Manufacturing specialized building blocks like this isn’t static. Over decades of fine-tuning minor details, we’ve learned that downstream success emerges from collaboration at every step. Improvements started with minor tweaks in purification washes and batch records but led into larger shifts in drying technology and secondary containment for more demanding safety cases. Many of these changes resulted from end user experience, not internal theory—feedback proved more valuable than any single analytic number.
Quality people, clear process control, and open feedback still drive this work.

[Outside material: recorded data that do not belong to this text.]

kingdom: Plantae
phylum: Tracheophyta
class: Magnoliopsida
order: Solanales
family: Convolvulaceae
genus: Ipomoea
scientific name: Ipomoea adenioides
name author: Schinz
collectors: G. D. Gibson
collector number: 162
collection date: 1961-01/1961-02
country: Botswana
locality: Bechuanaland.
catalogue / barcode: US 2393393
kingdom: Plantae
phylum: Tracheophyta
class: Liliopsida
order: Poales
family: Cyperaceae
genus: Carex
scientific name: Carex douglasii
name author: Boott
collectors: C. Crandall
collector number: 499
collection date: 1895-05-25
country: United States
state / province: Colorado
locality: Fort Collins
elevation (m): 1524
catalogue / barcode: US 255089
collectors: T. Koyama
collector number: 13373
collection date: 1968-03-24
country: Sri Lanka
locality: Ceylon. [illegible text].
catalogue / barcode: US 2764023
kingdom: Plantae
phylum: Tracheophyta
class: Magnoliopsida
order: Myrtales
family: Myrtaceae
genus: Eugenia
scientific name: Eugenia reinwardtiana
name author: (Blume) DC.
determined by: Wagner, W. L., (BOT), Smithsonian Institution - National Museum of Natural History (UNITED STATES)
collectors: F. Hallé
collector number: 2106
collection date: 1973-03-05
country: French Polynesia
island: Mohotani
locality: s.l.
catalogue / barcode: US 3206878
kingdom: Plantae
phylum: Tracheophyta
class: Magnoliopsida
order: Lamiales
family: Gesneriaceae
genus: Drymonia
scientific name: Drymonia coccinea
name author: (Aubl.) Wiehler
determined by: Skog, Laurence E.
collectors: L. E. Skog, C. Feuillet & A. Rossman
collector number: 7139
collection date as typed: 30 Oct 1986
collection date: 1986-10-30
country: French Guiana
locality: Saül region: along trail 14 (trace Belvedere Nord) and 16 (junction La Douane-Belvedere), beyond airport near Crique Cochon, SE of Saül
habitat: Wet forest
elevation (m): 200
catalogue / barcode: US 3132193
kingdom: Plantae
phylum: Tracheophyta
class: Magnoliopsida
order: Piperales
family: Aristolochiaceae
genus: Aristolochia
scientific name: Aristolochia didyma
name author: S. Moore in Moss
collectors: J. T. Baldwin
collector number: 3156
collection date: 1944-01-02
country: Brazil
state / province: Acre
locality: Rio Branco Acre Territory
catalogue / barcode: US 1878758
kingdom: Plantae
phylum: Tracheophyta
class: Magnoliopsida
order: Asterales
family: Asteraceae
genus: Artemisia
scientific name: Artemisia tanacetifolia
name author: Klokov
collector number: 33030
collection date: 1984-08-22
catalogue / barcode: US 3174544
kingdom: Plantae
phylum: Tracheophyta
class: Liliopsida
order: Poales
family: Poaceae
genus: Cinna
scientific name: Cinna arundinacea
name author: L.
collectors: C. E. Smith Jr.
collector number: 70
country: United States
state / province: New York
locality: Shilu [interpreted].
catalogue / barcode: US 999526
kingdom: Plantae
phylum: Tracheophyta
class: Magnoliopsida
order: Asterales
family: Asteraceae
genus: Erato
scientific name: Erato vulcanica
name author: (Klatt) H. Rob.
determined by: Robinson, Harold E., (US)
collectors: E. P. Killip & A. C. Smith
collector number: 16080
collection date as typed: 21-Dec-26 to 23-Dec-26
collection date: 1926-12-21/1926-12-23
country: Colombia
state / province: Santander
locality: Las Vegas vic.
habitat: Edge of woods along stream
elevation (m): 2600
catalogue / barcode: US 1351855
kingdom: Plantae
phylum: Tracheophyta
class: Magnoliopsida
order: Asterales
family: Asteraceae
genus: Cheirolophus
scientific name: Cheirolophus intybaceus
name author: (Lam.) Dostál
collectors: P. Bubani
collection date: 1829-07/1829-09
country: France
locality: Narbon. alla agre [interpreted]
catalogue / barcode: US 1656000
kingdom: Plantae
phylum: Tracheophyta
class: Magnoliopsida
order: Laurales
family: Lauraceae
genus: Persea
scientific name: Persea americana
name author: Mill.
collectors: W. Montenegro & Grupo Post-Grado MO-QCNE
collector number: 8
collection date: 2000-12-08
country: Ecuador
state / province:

Variations in temperature, humidity, or even supplier acetone purity informed our internal standards, and process change always follows thorough critical review from all levels, including the team members who see the process running shift-by-shift. Routine training keeps the plant crew up to speed, ensuring both product and practice match the level our end users expect.
Much gets said about “source control” in specialty materials, but in practice, it’s about viewpoint and access. As the actual manufacturer, we control every part of sourcing, synthesis, handling, and packing. When a customer reports an issue, there’s no guessing which supplier or batch split may be involved. Full internal traceability—from reaction notebook to shipment seal—removes doubts and enables true accountability.
Working directly with real researchers, not middlemen, let us learn which properties mattered in the field, and to keep process improvements locked to those requirements. Quick answers to questions about trace impurities, solubility in oddball solvents, or compatibility with obscure coupling reagents all come from drawing on hands-on production experience rather than generic documentation.
In an industry built on precision and responsiveness, the edge often hinges on knowing not just the technical properties, but the real qualities that define successful application. Our firsthand role, from design to delivery, lets us close the loop between chemist and user, ensuring Pyrazolo[1,5-a]pyridine-3-carboxylicacid, 5-bromo-, ethyl ester earns its place as a cornerstone building block for those shaping the next wave of chemical science.